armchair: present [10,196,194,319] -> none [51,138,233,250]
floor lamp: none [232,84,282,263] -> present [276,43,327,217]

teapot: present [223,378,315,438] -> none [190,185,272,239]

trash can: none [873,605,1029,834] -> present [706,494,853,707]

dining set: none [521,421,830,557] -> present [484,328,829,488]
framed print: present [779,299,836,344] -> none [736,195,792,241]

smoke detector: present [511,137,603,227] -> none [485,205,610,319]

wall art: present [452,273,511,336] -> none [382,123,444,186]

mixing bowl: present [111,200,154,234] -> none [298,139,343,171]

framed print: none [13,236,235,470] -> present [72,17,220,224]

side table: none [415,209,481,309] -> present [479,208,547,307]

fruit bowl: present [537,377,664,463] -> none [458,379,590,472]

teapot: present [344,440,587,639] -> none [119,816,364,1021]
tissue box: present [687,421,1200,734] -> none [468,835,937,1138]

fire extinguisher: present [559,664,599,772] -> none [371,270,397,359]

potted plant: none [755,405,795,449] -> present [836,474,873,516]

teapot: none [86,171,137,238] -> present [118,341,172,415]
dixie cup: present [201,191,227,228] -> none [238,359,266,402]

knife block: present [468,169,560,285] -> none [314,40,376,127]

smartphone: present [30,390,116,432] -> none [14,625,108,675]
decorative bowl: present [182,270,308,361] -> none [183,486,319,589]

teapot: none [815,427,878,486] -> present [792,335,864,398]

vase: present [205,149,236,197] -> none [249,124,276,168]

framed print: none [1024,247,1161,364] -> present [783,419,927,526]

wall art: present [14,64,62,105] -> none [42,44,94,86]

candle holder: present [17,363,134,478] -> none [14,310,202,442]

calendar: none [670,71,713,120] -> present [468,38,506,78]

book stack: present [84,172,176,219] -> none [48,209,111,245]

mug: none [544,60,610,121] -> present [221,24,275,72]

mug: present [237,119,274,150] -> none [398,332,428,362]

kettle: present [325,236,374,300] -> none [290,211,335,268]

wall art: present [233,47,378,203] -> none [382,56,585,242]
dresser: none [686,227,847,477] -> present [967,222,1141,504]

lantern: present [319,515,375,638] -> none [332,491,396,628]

+ + + +

DESCRIPTION OF THE TASK: Each line, starting with the one containing "kettle: present [325,236,374,300]" and ending with the last line of the records above, should be reproduced exactly.

RESPONSE FOR THIS EXERCISE:
kettle: present [325,236,374,300] -> none [290,211,335,268]

wall art: present [233,47,378,203] -> none [382,56,585,242]
dresser: none [686,227,847,477] -> present [967,222,1141,504]

lantern: present [319,515,375,638] -> none [332,491,396,628]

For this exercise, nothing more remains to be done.